**WORK INSTRUCTION A:** In the entries, reproduce the part that opens with the line containing "While we’ve got" and closes with the line containing "Welp another problem, you", substituting "approximation" for every occurrence of "estimate" and leaving all else unchanged.

**EXTRACT TO READ:**
[Start of section]

According to first aspect, there is provided a method comprising capturing light from a light source; determining at least a time stamp from the light; receiving an audio stream from an audio source; and playing the audio stream from the point defined by the time stamp.
According to a second aspect, there is provided an apparatus comprising at least one processor, memory including computer program code, the memory and the computer program code configured to, with the at least one processor, cause the apparatus to perform at least the following: capturing light from a light source; determining at least a time stamp from the light; receiving an audio stream from an audio source; and playing the audio stream from the point defined by the time stamp.
According to a third aspect there is provided a computer program product embodied on a non-transitory computer readable medium, comprising computer program code configured to, when executed on at least one processor, cause an apparatus or a system to: capture light from a light source; determine at least a time stamp from the light; receive an audio stream from an audio source; and play the audio stream from the point defined by the time stamp.
According to a fourth aspect there is provided a system comprising at least one processor, memory including computer program code, the memory and the computer program code configured to, with the at least one processor, cause the system to perform at least the following: capturing light from a light source; determining at least a time stamp from the light; receiving an audio stream from an audio source; and playing the audio stream from the point defined by the time stamp.
According to a fifth aspect, there is provided an apparatus comprising means for processing, means for storing data, means for capturing light from a light source; means for determining at least a time stamp from the light; means for receiving an audio stream from an audio source; and means for playing the audio stream from the point defined by the time stamp.
According to an embodiment, an identification is determined from the light; and audio stream is obtained from the audio source by means of the identification.
According to an embodiment, a first time stamp is determined from the light, an audio stream is received from an audio source, where the received audio stream has a starting point in an audio file being pointed by the first time stamp, and utilizing subsequent time stamps to synchronize the received audio with a displayed video.
According to an embodiment, the audio source is an audio server.
According to an embodiment, the audio stream is received from the light source, by capturing the light and decoding the audio stream out of the lights.
According to an embodiment, the light is captured from a LED light of a television.
According to an embodiment, the audio stream is related to a video in a television.
According to a sixth aspect, there is provided a method comprising capturing light from a light source; determining a synchronization data from the light; and synchronizing media content by means of the synchronization data.
According to a seventh aspect, there is provided an apparatus, comprising at least one processor, memory including computer program code, the memory and the computer program code configured to, with the at least one processor, cause the apparatus to perform at least the following: generating data comprising at least time stamp of a video stream; signalling the generated data by means of a light from a light source.
According to an eighth aspect, there is provided a method comprising generating data comprising at least time stamp of a video stream and signalling the generated data by means of a light from a light source.

[End of section]

**MATERIAL SHOWN:**
[Start of section]

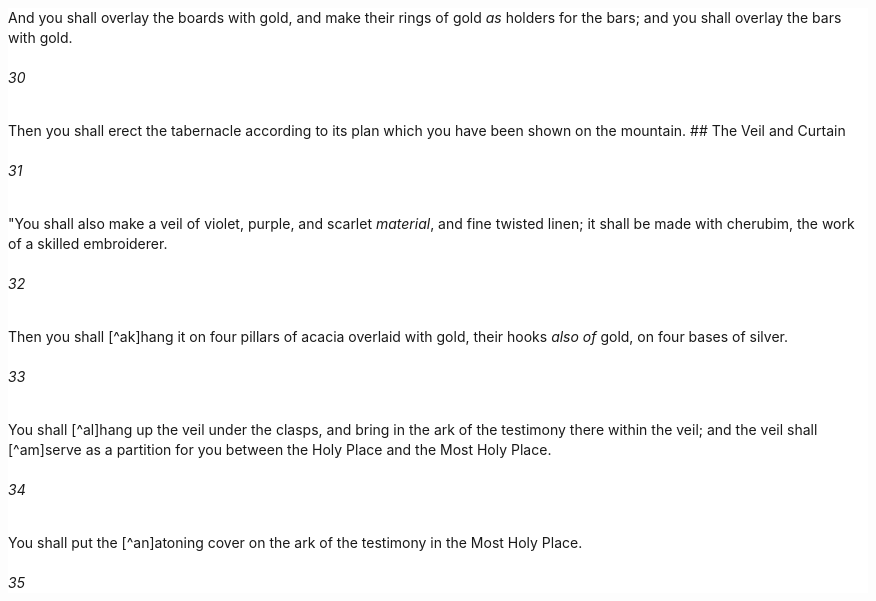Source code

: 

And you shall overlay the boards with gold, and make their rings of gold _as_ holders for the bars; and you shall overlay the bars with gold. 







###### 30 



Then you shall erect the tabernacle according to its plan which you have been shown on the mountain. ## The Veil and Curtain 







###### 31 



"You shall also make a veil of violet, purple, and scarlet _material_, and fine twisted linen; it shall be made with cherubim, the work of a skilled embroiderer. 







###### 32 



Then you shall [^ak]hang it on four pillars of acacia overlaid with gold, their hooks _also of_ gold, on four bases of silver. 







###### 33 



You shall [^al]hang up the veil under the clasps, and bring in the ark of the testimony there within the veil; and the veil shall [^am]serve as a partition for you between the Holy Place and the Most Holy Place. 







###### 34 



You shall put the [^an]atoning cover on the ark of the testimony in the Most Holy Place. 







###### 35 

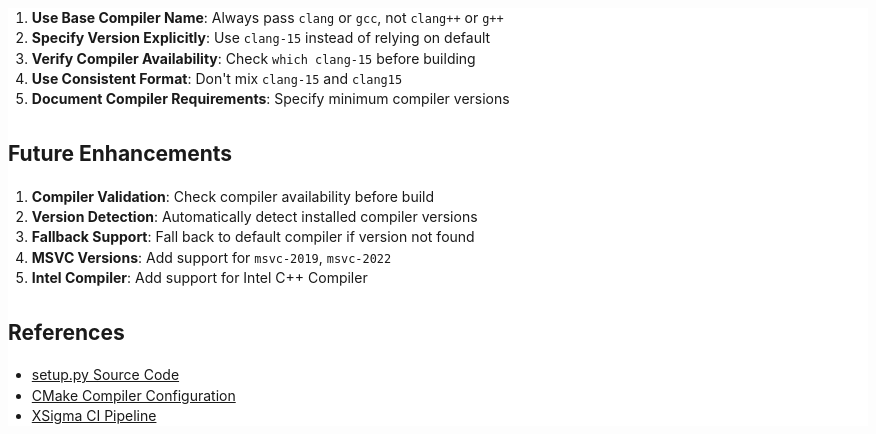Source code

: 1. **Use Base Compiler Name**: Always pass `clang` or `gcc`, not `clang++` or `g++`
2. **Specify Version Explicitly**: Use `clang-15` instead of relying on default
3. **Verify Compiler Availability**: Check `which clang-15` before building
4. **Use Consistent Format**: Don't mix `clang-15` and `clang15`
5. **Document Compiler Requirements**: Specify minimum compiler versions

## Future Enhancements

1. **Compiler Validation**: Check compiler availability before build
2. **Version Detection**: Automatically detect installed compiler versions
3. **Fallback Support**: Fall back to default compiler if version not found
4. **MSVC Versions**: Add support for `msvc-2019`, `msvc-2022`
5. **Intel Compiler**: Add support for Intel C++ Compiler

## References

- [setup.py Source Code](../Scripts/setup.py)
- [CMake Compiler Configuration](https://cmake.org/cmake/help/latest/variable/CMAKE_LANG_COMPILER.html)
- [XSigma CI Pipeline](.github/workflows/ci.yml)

[End of section]
[Start of section]

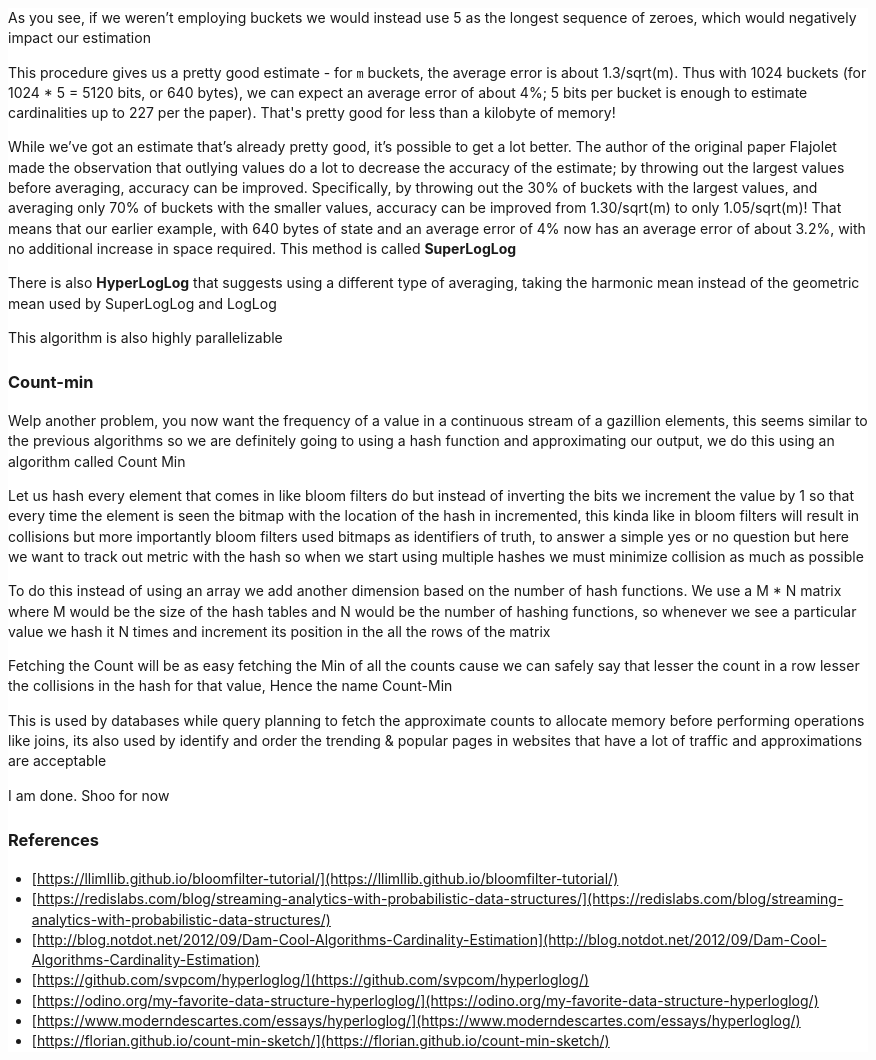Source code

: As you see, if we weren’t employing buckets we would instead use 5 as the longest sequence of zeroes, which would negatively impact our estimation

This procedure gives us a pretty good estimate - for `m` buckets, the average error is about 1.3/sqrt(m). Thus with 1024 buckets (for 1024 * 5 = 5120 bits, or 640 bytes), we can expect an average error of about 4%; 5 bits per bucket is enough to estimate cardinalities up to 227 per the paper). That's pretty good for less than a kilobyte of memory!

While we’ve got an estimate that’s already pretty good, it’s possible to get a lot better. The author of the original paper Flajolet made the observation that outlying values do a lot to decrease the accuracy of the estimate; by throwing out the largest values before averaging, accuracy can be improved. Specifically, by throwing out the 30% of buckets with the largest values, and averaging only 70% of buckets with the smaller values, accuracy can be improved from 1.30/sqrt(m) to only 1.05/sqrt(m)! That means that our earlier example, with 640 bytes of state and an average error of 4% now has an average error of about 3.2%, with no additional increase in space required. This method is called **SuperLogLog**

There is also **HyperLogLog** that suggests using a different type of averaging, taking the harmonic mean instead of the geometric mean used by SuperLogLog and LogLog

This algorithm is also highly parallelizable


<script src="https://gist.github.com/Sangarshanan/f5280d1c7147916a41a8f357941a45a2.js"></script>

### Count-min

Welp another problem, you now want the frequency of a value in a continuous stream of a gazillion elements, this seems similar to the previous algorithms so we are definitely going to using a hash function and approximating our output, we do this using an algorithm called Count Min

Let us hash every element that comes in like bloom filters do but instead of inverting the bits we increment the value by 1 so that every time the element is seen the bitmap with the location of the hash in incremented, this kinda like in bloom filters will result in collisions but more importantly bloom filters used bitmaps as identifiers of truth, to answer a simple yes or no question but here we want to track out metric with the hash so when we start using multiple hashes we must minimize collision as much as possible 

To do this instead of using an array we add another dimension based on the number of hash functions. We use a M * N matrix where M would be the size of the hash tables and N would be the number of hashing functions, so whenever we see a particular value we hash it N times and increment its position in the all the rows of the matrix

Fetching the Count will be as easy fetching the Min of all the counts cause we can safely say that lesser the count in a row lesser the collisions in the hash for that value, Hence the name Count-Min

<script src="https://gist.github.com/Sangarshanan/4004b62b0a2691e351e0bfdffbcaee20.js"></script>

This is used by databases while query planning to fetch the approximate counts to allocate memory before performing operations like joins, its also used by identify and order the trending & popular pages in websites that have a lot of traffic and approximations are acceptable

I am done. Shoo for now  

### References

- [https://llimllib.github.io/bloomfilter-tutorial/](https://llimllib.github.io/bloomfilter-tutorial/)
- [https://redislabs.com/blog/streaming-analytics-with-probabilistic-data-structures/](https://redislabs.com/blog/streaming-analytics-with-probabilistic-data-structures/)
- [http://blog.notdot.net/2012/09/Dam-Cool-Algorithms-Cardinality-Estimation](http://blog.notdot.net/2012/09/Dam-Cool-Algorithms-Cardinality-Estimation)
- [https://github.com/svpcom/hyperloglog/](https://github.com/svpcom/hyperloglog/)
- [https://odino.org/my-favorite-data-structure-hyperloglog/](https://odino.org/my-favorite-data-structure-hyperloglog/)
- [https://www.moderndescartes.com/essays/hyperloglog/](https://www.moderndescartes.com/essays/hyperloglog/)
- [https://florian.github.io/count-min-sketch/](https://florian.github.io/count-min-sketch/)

[End of section]

**WORK INSTRUCTION B:** In the text on capturing light to play an audio stream, what light of a television may the light be captured from?

**PROBLEM SOLUTION A:**
While we’ve got an approximation that’s already pretty good, it’s possible to get a lot better. The author of the original paper Flajolet made the observation that outlying values do a lot to decrease the accuracy of the approximation; by throwing out the largest values before averaging, accuracy can be improved. Specifically, by throwing out the 30% of buckets with the largest values, and averaging only 70% of buckets with the smaller values, accuracy can be improved from 1.30/sqrt(m) to only 1.05/sqrt(m)! That means that our earlier example, with 640 bytes of state and an average error of 4% now has an average error of about 3.2%, with no additional increase in space required. This method is called **SuperLogLog**

There is also **HyperLogLog** that suggests using a different type of averaging, taking the harmonic mean instead of the geometric mean used by SuperLogLog and LogLog

This algorithm is also highly parallelizable


<script src="https://gist.github.com/Sangarshanan/f5280d1c7147916a41a8f357941a45a2.js"></script>

### Count-min

Welp another problem, you now want the frequency of a value in a continuous stream of a gazillion elements, this seems similar to the previous algorithms so we are definitely going to using a hash function and approximating our output, we do this using an algorithm called Count Min

**PROBLEM SOLUTION B:** A LED light of the television.